Which is when some nagging little fears started to poke and prod me. The tickets were more than my aunt had said. And I hadn't counted on paying the gate fee when I calculated money to bring for extras. So I ended up with around 40 cents left after paying for the ride tickets. But hey, that was fine, we had RIDE TICKETS! We went on so many rides. I've always been a firm believer in going early so you can beat out all the after-work people and the sleep-in-till-mid-afternoon people. We could go on any ride without waiting, it was great. We rode for hours, finally stopping to go get a drink of free water, which was the only kind we could afford.

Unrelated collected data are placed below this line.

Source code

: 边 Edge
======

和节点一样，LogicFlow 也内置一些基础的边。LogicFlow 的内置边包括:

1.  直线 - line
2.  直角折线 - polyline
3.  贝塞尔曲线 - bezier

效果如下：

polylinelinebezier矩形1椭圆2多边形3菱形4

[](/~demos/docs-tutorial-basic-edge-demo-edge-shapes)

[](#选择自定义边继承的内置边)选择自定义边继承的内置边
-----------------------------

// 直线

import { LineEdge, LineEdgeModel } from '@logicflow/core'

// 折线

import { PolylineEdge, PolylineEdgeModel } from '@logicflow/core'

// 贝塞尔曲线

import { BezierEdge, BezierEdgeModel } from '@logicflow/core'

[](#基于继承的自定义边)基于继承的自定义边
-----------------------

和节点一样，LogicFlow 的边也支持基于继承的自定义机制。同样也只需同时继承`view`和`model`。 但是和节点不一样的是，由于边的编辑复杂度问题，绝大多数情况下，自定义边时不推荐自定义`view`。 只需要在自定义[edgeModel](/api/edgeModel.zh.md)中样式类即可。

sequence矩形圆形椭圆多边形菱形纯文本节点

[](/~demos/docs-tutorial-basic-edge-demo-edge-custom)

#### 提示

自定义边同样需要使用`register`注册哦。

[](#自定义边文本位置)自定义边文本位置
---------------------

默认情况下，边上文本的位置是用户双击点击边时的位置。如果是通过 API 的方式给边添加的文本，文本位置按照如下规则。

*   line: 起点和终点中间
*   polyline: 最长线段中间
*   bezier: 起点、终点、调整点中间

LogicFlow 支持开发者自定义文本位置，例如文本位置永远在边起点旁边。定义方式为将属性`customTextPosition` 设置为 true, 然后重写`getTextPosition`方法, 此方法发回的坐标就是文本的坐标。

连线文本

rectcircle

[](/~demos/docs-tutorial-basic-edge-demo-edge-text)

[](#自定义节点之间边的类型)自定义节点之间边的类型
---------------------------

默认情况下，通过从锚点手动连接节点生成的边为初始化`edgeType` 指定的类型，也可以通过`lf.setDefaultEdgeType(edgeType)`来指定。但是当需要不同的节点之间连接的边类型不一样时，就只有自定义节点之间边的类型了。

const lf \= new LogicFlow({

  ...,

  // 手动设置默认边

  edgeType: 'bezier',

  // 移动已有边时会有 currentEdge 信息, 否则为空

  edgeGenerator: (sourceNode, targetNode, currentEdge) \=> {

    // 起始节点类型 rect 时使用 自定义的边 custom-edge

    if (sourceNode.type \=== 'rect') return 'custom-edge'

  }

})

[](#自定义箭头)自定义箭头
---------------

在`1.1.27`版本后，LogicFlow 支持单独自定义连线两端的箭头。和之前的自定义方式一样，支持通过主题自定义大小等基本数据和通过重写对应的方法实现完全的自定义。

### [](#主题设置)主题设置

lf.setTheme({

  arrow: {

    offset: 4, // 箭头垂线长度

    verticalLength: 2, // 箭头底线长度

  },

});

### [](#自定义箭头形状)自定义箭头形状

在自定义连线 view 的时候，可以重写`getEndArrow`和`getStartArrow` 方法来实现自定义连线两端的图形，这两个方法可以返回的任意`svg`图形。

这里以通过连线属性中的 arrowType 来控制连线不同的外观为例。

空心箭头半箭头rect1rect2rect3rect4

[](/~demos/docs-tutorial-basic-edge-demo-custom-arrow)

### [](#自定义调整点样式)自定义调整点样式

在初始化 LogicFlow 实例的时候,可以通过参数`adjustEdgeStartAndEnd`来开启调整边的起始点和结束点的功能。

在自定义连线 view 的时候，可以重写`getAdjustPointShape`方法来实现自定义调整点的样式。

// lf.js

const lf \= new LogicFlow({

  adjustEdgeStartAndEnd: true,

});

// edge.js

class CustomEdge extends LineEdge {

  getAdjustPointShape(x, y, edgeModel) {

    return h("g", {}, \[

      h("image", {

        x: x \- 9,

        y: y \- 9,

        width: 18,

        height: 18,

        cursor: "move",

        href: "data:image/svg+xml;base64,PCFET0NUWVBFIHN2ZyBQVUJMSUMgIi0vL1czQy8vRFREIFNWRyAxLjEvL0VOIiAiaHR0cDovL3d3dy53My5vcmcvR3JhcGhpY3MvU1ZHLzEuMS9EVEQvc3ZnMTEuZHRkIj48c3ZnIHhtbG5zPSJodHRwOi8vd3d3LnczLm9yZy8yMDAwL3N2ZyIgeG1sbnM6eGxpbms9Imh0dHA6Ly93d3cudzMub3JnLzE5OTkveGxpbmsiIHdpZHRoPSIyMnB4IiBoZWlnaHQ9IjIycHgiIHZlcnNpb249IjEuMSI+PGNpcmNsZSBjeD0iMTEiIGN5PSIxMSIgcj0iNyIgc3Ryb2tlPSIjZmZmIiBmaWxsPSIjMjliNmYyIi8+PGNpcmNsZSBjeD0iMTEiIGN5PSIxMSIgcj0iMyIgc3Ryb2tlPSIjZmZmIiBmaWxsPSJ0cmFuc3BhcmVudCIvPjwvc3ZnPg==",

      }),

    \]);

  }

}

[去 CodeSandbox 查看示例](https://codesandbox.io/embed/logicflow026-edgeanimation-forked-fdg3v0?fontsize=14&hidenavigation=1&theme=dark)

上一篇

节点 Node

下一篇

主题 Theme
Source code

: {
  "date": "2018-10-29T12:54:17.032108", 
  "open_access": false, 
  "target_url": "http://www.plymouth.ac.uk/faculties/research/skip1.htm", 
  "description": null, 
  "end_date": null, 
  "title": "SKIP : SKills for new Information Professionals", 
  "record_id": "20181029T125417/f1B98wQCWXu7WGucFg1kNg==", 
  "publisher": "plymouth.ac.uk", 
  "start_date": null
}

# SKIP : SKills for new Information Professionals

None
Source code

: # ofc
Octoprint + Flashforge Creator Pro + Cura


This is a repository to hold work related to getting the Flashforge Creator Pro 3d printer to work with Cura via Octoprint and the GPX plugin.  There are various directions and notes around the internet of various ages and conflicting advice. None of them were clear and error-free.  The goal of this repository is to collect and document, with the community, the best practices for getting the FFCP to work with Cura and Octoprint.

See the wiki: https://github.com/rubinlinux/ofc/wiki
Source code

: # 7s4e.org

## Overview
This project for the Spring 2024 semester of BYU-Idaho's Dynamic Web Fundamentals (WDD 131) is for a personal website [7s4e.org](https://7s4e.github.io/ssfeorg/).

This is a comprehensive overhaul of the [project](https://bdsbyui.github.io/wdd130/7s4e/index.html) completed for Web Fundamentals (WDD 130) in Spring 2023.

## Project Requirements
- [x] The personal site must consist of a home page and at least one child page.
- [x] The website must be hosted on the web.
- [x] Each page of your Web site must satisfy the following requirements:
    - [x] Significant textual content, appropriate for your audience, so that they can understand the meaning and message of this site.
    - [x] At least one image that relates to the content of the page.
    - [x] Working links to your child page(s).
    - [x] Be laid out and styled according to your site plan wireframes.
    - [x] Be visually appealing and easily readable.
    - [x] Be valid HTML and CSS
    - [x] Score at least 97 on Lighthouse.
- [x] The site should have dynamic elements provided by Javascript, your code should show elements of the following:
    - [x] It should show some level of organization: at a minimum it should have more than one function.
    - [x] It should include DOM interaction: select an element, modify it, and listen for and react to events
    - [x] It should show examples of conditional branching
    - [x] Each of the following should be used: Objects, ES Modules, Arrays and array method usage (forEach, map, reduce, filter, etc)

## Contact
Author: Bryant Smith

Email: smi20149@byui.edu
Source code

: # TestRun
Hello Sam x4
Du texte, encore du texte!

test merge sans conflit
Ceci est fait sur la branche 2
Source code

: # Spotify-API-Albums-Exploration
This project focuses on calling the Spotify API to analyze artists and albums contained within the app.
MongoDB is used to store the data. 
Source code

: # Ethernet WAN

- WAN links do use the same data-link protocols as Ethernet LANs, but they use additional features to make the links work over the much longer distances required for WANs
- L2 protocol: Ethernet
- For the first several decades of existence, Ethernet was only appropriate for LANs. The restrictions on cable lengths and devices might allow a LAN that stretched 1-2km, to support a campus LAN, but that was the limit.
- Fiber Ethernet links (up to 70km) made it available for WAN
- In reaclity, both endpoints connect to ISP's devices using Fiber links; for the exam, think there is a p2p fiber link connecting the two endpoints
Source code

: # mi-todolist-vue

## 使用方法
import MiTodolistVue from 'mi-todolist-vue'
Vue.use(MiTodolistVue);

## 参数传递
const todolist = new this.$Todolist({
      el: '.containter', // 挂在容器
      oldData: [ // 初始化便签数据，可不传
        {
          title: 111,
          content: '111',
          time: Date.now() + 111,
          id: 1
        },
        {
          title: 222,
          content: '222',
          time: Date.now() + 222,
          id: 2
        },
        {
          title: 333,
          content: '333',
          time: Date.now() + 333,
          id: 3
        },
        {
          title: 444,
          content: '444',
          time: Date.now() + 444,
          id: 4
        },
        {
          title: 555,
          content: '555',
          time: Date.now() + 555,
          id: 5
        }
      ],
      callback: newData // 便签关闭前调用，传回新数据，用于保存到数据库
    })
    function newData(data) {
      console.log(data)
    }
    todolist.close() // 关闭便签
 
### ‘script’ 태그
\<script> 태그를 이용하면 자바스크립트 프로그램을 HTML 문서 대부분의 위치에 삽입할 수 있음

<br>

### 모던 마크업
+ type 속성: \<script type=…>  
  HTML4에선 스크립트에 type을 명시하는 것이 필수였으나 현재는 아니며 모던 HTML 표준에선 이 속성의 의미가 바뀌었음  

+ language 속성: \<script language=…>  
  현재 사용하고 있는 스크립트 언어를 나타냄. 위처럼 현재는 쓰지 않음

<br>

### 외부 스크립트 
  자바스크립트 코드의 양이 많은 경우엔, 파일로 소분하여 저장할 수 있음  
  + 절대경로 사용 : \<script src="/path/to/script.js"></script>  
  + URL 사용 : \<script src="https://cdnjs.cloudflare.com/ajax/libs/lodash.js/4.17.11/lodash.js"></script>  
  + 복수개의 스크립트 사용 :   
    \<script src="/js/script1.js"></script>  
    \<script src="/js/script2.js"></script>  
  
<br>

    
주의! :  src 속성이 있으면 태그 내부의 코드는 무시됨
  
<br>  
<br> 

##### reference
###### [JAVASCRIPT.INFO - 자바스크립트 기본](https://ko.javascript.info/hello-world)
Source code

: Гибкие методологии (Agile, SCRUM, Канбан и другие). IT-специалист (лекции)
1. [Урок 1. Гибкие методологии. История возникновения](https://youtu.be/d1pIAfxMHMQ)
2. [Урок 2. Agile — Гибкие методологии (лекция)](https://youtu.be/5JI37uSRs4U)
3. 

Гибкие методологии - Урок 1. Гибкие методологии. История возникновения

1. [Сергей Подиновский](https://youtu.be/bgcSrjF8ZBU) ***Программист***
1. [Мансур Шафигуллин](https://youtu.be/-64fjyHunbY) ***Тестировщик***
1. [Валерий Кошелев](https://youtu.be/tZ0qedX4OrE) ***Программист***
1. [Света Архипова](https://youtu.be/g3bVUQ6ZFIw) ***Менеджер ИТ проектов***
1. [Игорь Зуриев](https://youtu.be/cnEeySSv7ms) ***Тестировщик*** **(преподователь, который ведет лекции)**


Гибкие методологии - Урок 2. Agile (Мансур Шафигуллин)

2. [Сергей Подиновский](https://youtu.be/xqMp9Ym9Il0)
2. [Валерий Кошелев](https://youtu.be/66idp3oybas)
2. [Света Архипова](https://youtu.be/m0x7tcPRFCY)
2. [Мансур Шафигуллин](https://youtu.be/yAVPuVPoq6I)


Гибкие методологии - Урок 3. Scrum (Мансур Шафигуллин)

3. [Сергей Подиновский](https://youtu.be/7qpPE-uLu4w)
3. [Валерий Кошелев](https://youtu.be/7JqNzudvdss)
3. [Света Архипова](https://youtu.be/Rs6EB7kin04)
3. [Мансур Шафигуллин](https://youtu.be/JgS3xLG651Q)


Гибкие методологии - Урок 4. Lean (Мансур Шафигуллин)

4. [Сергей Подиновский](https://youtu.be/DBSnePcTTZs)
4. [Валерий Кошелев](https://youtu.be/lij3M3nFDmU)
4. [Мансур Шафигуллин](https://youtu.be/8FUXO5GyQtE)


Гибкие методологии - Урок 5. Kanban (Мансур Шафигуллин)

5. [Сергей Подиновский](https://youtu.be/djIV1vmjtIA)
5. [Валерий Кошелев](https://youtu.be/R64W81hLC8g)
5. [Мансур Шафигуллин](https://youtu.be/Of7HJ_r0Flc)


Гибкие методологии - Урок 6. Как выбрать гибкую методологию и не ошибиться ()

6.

And then the shit hit the fan. K is diabetic, and had just become so recently. His blood sugar started to get low. Which would have been fine, had we more than 40 cents with which to purchase sugary items. And at Buffalo Days, everything costs an arm and a leg. Or two legs. You don't need legs to ride. So those nagging little doubts turned into an all-out AMY FREAK SESSION. Really, it doesn't take much for this to happen. In hindsight I realize I could have gone to one of the many first aid stations they have there and begged ignominiously for some sugar, or syrup, or sweet sweet candy. But hey, I was 14, what did I know? So we ran around looking for free sugar packets, and K snarfed some of those. But it wasn't helping much, he needed real food. So I figured, take him into the Agridome where nothing was happening, and he could sit around while I ran around scrounging more sugar, or looking for miracles to happen.

And then a miracle did happen. We ran into my brother and his fiance, or my sister and her boyfriend, or some other happy related person we knew with money and food-finding capabilities. (transcendent heavenly miracle music inserted here) We were saved. And then Mom happened along too. Very convenient. So all these responsible adults were able to fix it, and life was good again.

When I explained to Mom why I couldn't buy him food, she got mad at me. For not having enough money. And when I tried to explain about the cost of the tickets, and gate fee, and freaking out, I still got no sympathy. And she didn't even pay me back for the portion of the gate fee and ride ticket I'd spent on K. Life is so unfair.